Кирилл позвонил через неделю:
— Ты что не приехала? У тебя какие-то сложности?
Ответила, что все в порядке, но кое-какие обстоятельства мешают приехать.
Кирилл явился 31 августа. Длинная трель звонка. Открыла. Он стоял бледный от волнения. Она увидела эту бледность, которую не мог скрыть загар.
— Ты что? Куда ты пропала? Что случилось?
— Извини, — сказала ему Катя. — Это было очень больно. Я не могу тебя больше видеть, — и закрыла дверь.
Он не ушел, еще долго звонил. Она плакала. Не оттого, что хотелось открыть дверь и впустить его снова в свою жизнь. А оттого, что впервые соврала, обманула. Ведь он ей деньги дал, чтобы она избавилась от ребенка. Потом подумала, что деньги эти ей пригодятся, перестала плакать и позвонила Сергею.
В этот же день она отправилась к Сережиной маме, Надежде Егоровне.
Почти все девять месяцев провела у них. Кирилл, наверное, приходил, звонил — ей было все равно. Из роддома ее забирал Сергей с Надеждой Егоровной; соседка по палате, выглянув в окно, крикнула ей: «Семенова, тебя мама с мужем встречают!»
— Черноволосый он, в папу, — сказала она Сереже и его маме, приоткрывая конверт.
— Ничего, это первый волос. Ты подожди, — ответила Надежда Егоровна.
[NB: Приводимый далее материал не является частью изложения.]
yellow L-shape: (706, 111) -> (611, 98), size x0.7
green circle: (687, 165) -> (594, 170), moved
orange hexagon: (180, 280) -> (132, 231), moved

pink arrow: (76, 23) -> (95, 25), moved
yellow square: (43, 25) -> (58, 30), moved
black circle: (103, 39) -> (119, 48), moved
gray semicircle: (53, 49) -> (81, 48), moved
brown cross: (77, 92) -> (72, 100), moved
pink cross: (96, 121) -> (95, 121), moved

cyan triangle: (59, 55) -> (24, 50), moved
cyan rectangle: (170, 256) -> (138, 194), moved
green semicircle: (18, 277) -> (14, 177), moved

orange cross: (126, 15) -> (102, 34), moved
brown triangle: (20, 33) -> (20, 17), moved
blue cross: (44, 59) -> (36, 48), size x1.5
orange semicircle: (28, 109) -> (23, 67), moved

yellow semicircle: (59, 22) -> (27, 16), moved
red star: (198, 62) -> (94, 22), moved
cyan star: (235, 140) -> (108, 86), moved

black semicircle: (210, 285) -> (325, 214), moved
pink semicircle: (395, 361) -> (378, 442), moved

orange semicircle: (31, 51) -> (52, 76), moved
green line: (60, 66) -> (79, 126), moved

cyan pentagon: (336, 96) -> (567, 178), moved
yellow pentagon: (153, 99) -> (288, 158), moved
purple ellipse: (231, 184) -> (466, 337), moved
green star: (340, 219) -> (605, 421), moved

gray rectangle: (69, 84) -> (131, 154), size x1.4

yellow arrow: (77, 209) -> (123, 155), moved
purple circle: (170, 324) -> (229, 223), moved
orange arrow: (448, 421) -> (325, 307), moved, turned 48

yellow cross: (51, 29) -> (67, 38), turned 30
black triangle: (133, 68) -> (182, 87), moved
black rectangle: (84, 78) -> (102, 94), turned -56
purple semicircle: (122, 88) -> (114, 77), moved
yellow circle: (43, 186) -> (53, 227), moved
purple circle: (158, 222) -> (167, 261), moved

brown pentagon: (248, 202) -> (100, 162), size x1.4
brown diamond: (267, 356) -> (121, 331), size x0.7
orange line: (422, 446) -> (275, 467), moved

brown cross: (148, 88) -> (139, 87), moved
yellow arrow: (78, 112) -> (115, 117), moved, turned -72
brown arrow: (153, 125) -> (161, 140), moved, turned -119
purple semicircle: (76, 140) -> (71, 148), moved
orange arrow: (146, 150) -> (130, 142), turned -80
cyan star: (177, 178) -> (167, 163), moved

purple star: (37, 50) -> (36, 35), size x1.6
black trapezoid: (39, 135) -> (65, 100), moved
И оказалась права. Черные, как смоль, Ванечкины волосы, которыми так гордилась Катя, глядя на младенцев с голыми беззащитными головами, — эти черные волосы вдруг стали золотисто-рыжими, вьющимися, сияющими.
Но вот — Кати больше нет. А сын ее об этом не знает. Сейчас всех детей разберут из садика, и мальчонка останется там один. Садик круглосуточный, но ведь сегодня пятница… Воспитательница будет нервничать и срывать на нем свою злость: ей тоже хочется поскорее домой.